**Excerpt**.
+===+

While in the locker room of the gym this morning I couldn't help but to overhear the heated comments on a news program that was playing on the television mounted in the room. It was the usual blather from political hopefuls who were taking jabs at each other on the question of whether or not they were "Pro-Life."
I've had enough of the Pro-Life / Pro-Choice rhethoric. I would like to propose a sensible middle ground: Pro-Responsibility.
This means both the man and the woman accept responsibility for their choices and their actions.
This means they both act responsibly long before there is any possibility of conception.
Acting responsibly means not allowing sexual intercourse to be a substitute for self-esteem.
It means both parties are responsible for using appropriate and effective birth control if they choose to engage in sexual intercourse and prefer not to have a pregnancy as a result.
It means means that the choice to become pregnant is followed by acting responsibly during pregnancy (e.g., eating appropriately, getting proper medical care, not doing drugs or drinking alcohol).
It means that the choice to be a parent is followed by acting responsibly for raising the child to become a valued and productive member of society.
It still allows for a woman to choose to have an abortion if she is not ready to act responsibly as a parent.
It also allows for a woman to choose to give her child up for adoption.
And ultimately it allows for both men and women to choose abstinence or other appropriate methods of birth control.
It seems that the self-designated "Pro-Lifers" believe that the self-designated "Pro-Choicers" are "Pro-Death." Somehow the Pro-Lifers get so wrapped up in their anti-abortion campaigns and rhetoric that they forget about the number of children born into harsh circumstances: Children born with fetal alcoholism, children born into squalor, children born into a financially stable yet dysfunctional family — None of these is the "life" that so many "Pro-Lifers" ever consider.
Unfortunately, I haven't met too many "Pro-Choicers" who have much to brag about, either. They get so focused on a woman's right to choose abortion that they forget about a woman's right to choose to not have sex in the first place, to say nothing of a man's responsibility to choose to use birth control. They also forget about a woman's right to choose to bring a pregnancy to term.
The problems of single-parenthood, random sexual intercourse, teenage pregnancy, welfare mothers, at-risk children, crack-addicted babies, child abuse, and everything else will not be solved by protests at abortion clinics or by legislation for or against abortion. The problems are bigger than any slogan or sound bite.
I think the best place we can begin is to start with finding middle ground in the concept of Responsibility: Responsible choices, Responsible actions, and Responsible in the outcomes.
Of course, if you want responsible adults, you have to start by creating responsible teens. And if you want responsible teens then you have to start by creating responsible children.
Yes, we're certainly starting behind the mark on this one, but we have to start somewhere. And if we start now, we might have this battle against irresponsible choices and lack of accountability solved in about 6 generations.

+===+

**Raw data**.
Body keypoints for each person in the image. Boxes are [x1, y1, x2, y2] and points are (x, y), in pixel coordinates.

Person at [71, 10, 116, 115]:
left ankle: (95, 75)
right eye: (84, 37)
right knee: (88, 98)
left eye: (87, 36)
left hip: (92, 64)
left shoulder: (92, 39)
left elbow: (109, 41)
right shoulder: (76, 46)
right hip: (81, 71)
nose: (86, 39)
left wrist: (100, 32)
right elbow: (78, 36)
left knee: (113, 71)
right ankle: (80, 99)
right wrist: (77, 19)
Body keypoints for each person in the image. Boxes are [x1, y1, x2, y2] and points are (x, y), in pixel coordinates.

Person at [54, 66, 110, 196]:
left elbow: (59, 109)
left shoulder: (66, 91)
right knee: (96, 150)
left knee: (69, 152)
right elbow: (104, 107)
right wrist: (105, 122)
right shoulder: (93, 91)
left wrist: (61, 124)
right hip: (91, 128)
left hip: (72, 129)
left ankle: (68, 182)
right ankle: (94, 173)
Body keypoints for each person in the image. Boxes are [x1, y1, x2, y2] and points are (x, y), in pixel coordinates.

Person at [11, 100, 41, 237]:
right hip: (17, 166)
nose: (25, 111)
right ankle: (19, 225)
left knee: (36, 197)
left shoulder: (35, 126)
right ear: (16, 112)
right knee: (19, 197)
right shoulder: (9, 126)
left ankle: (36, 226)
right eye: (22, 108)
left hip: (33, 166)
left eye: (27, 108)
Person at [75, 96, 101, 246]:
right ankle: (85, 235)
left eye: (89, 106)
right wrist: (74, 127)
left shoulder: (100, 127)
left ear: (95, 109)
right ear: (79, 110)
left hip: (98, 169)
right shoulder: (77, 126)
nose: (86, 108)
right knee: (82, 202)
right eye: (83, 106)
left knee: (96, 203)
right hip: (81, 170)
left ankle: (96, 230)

+===+

Repeat word for word the part of the essay on Pro-Responsibility above that starts with "This means both" and goes on through "possibility of conception.".

This means both the man and the woman accept responsibility for their choices and their actions.
This means they both act responsibly long before there is any possibility of conception.